The same is true of learning what not to do while working out. While certified personal trainers and physical therapists can suggest general movements and habits to avoid, it’s especially motivating when you can take advice from someone fully versed in your specific modality of choice.
With that in mind, today we’re here to home in on yoga. To help you get the most out of your vinyasa, Y7 yoga instructor Jo Murdock shares the top four things she never does once she steps on her mat.
4 Things I *Never* Do While in a Vinyasa Flow
1. I don’t add chaturanga until halfway through
As a refresher, chaturanga is essentially a plank held at the lowest point of a push-up. Like classic push-ups, chaturanga fires up the entire body, but especially the shoulders. It’s because of this that Murdock waits to incorporate the movement into her flow. “I know that my shoulders are not warm enough to support me so instead I will take a plank pose for a few breaths and then down dog,” she shares.
2. I don’t allow negative talk
Although the name itself may imply a simple, soothing practice, a vinyasa flow can actually be quite difficult. As such, it helps to be your own biggest cheerleader on the mat. “If I am not balancing well or I’m struggling with my breathing and I start to get frustrated,” Murdock says, “I pause and check my internal monologue and make sure it’s motivating and celebrating myself for simply getting on the mat today.”
3. I don’t move until I’m ready
Many vinyasa classes are accompanied by music and, as a result, the movement follows the beat.

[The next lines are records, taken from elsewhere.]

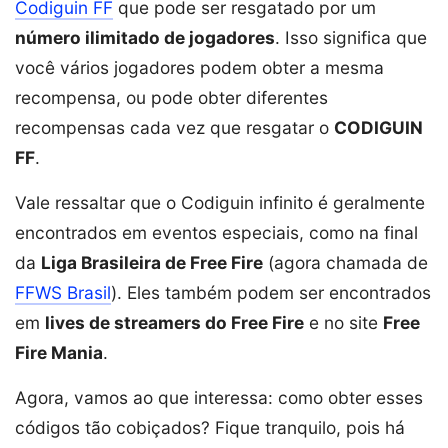
Codiguin FF
que pode ser resgatado por um
número ilimitado de jogadores
. Isso significa que
você vários jogadores podem obter a mesma
recompensa, ou pode obter diferentes
recompensas cada vez que resgatar o
CODIGUIN
FF
.
Vale ressaltar que o Codiguin infinito é geralmente
encontrados em eventos especiais, como na final
da
Liga Brasileira de Free Fire
(agora chamada de
FFWS Brasil
). Eles também podem ser encontrados
em
lives de streamers do Free Fire
e no site
Free
Fire Mania
.
Agora, vamos ao que interessa: como obter esses
códigos tão cobiçados? Fique tranquilo, pois há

That said, Murdock says to never let it dictate the pace of your flow. “I never move into the next posture until I feel ready,” she says. “It’s easy to want to keep up with the room and move as fast as the teacher teaches, but it won’t benefit my practice if I’m not grounded and listening to my body first.”
4. I don’t scan the room
Murdock reminds us just how beneficial it is to stay tuned into ourselves. “I avoid looking around while I flow; I’ve found that it makes me anxious in my practice and that it causes me to be a bit self-conscious about what I need at that moment,” she shares. “I like to add my own variations to support my body, and if I look around I sometimes start to feel like I’m the student who doesn’t listen, when in reality I am listening—I’m just listening to my body first and the teacher second.”